Guardate che crea maggiori pensieri per il ministro Padoan il risultato di Juve-Roma che il vostro giudizio sulla legge di Stabilità». Matteo Renzi ha trovato una formula davvero originale per accogliere i sindacati nel primo incontro con loro nella mitica sala Verde di palazzo Chigi, luogo simbolo della concertazione con le parti sociali. Ma il discorso del premier è stata una continua provocazione a Camusso, Furlan e Angeletti. Tanto che con fare ironico, quando la leader della Cgil ha chiesto se e nel caso quando ci sarà un nuovo incontro, il premier ha risposto che «aspetta prima di vedere cosa diranno i tre milioni che scenderanno in piazza il 25 ottobre». Un’allusione evidente con implicito sfottò, come a dire: voglio proprio vedere se riuscirete a portare per le strade di Roma gli stessi tre milioni di Cofferati.

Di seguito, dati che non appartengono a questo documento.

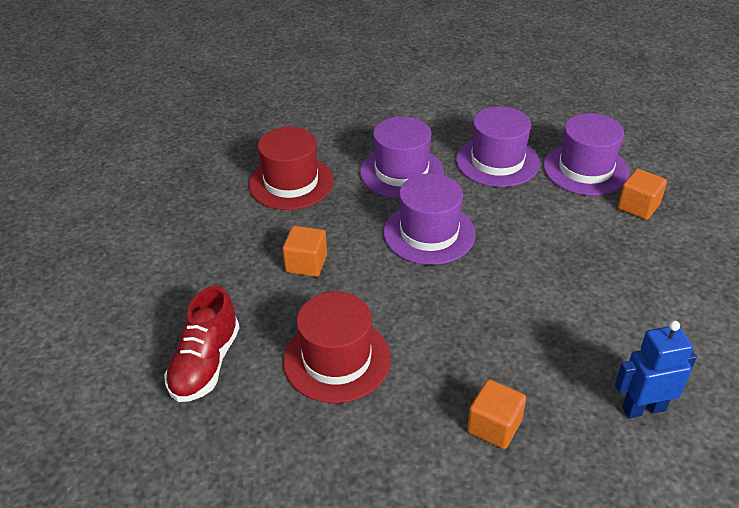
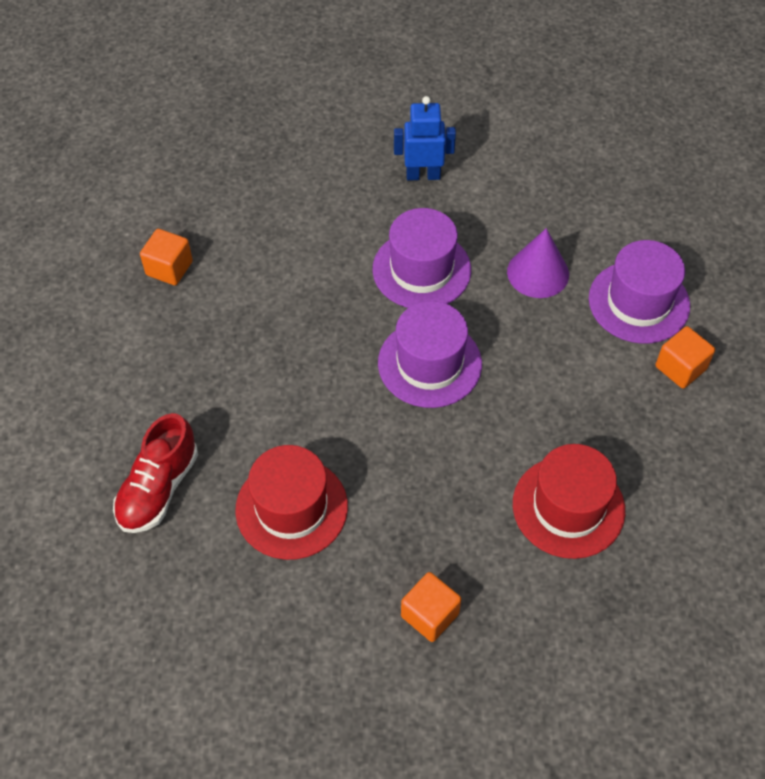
camera: 10 degrees right, 15 degrees up
(291, 183) = (292, 264): red hat -> red hat (568, 507)
(306, 264) = (285, 381): orange cube -> orange cube (169, 268)
(497, 161) = (538, 273): purple hat -> purple cone
(643, 408) = (587, 623): blue robot -> blue robot (423, 175)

In pratica, Renzi tira dritto. Dritto per la sua strada. Avanti sulla riforma del mercato del lavoro. Avanti magari con qualche stento. Ieri in Senato più volte è mancato il numero legale, non è stato ancora presentato il maxiemendamento su cui sarà posta la fiducia che dovrebbe essere votata in serata, quasi in contemporanea con la chiusura - a Milano - della conferenza europea sul lavoro. Il testo modificato dovrebbe recepire quanto stabilito la scorsa settimana dalla direzione Pd. Quasi certamente nell’emendamento non si farà esplicito riferimento al fatto che le tutele previste dall’articolo 18 restano anche per i licenziamenti disciplinari (oltre che per quelli discriminatori), la novità più importante concessa proprio da Renzi al suo partito. Un’apertura che però non è piaciuta a Ncd che, con Maurizio Sacconi (ex ministro e attuale presidente della commissione Lavoro del Senato), aveva avvertito che il suo partito non avrebbe votato un emendamento che tramutasse in norma le decisioni interne del Pd. Il partito di Alfano infatti è contrario a reinserire i disciplinari, e così non ci saranno nel testo che stanno preparando i tecnici del ministero di via Veneto. Ci sarà solo un impegno verbale del ministro Poletti in aula.
Si limano le parole. Al Senato infatti i numeri per la maggioranza sono piuttosto risicati e dunque bisogna fare attenzione anche alle virgole. Così il governo in queste ore sta cercando di «corteggiare» le minoranze del Pd su due temi particolarmente sensibili alla sinistra del partito (che infatti aveva depositato propri emendamenti): voucher e demansionamento.
Sullo sfondo anche il possibile aiutino che potrebbe arrivare da Forza Italia, partito che sarebbe pronto a far uscire dall’aula qualche senatore in modo da far abbassare il quorum necessario.
Aiutino che fino a ieri sera non sembrava necessario. Il Pd sembra intenzionato a garantire sostegno alla riforma ed è convinto che alla fine non ci sarà bisogno di alcun «soccorso azzurro» da parte di forze politiche esterne alla maggioranza. Le assenze, che pure potranno abbassare il quorum, viene spiegato da fonti di governo, non sono ricercate e non intaccheranno la capacità della maggioranza di bastare a se stessa.
Si tratta dunque internamente al partito di cui Matteo Renzi è anche segretario. Alla fine di questa partita rischia di rimanere un solo grande sconfitto: Bersani.